高温影响深部煤炭资源开采等工程活动，而传统陆地硬岩取心方法没有保温措施，忽略了温度对岩石物理力学性能的影响，导致获得的参数失真，影响深部煤炭等资源安全高效开采。为攻关深部岩石保温取心技术，提出采用环氧树脂基空心玻璃微珠材料作为保温材料应用于保温取心设备。开展了材料的物理、力学性能测试，结果表明：随微珠含量增加，保温材料导热系数呈显著下降趋势，但其力学性能出现弱化；同时，不同强度类型微珠含量增大时，保温材料力学性能降低，由于荷载承担对象的变化，会在不同体积分数处出现拐点；材料保温性能与强度是一对矛盾体，随微珠增加呈现出博弈竞争规律。为定量评价保温材料性能，定义了保温材料强度导热比，发现S60HS微珠体积分数为30%、40%、50%时的保温材料综合强度导热比分别为1.796、1.719、1.737，优于其他同类型材料，初步确定可以作为深部岩石取心保温材料。试验结果为深部岩石保温取心提供可能，进而为深部煤炭等资源开采提供支撑。

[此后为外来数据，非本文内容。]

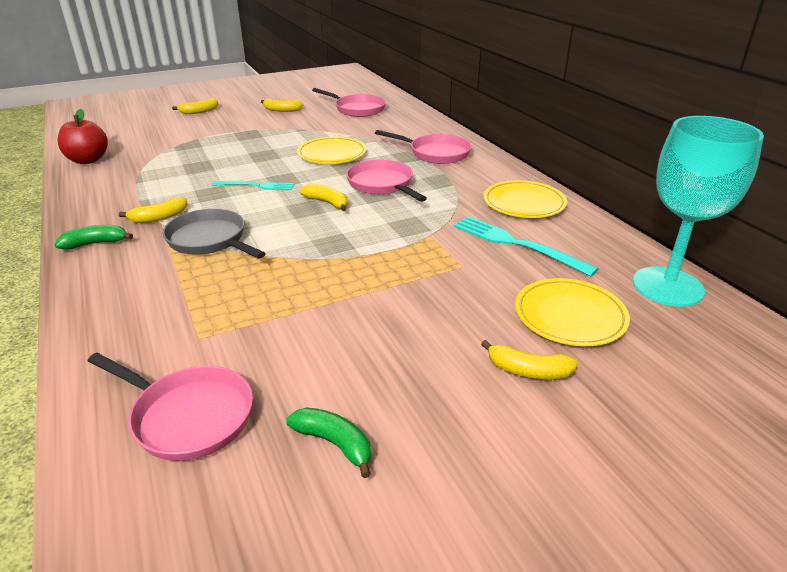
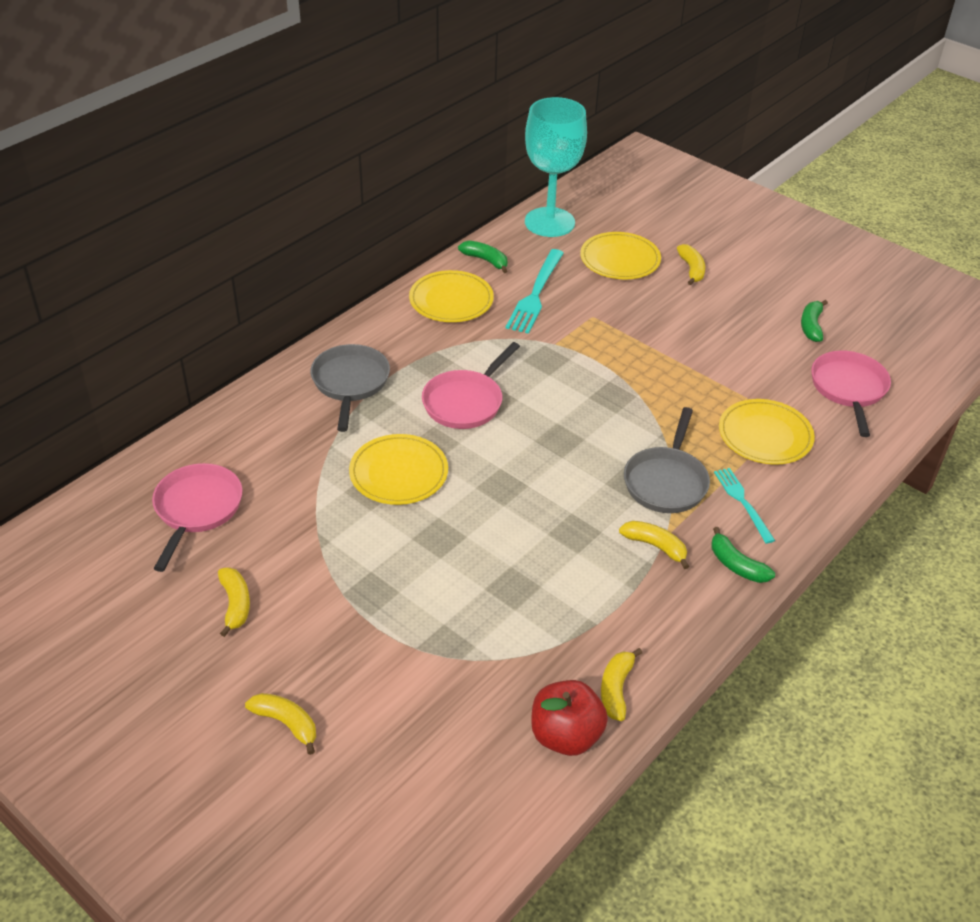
camera: 115 degrees left, 10 degrees up
turquoise fork [212,181,294,190] -> turquoise fork moved to [714,468,775,543]
yellow banana [300,184,348,211] -> yellow banana moved to [601,648,642,721]
pink pan [375,130,472,164] -> grey pan [310,344,390,432]
none -> green banana [458,241,508,273]
none -> yellow plate [719,399,815,465]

High temperature affects deep coal mining and other engineering activities. However, conventional coring methods for terrestrial hard rocks lack temperature-preserved measures, ignoring the effects of temperature on the physical and mechanical properties of rocks. Consequently, the parameters obtained are subjected to distortion, affecting the safe and efficient mining of resources such as deep coals. To make breakthroughs in the development of in-situ temperature-preserved coring technologies for deep rocks, this study proposed using the hollow glass microsphere/epoxy resin (HGM/EP) as thermal insulation materials and the physical and mechanical properties. The results are as follows: (1) With an increase in the HGM content, the thermal conductivity of the thermal insulation materials showed a significant downward trend, and the mechanical properties of the materials weakened. (2) The increase in the content of HGM with different strengths led to changes in the load-bearing objects. As a result, inflection points occurred at different volume fractions when mechanical properties decreased. (3) There is a contradiction between the thermal conductivity and strength, which compete with each other as the HGM content increases. To quantitatively evaluate the performance of thermal insulation materials, this study defined the strength-to-thermal conductivity ratio, discovering that thermal insulation materials with 30%, 40%, and 50% volume fractions of S60HS HGM had comprehensive strength-to-thermal conductivity ratios of 1.796, 1.719 and 1.737, respectively. These materials, outperforming similar materials, were preliminarily determined as thermal insulation materials for deep rock coring. The test results of this study make it possible to achieve in-situ temperature-preserved coring of deep rocks, further supporting the mining of resources such as deep coals.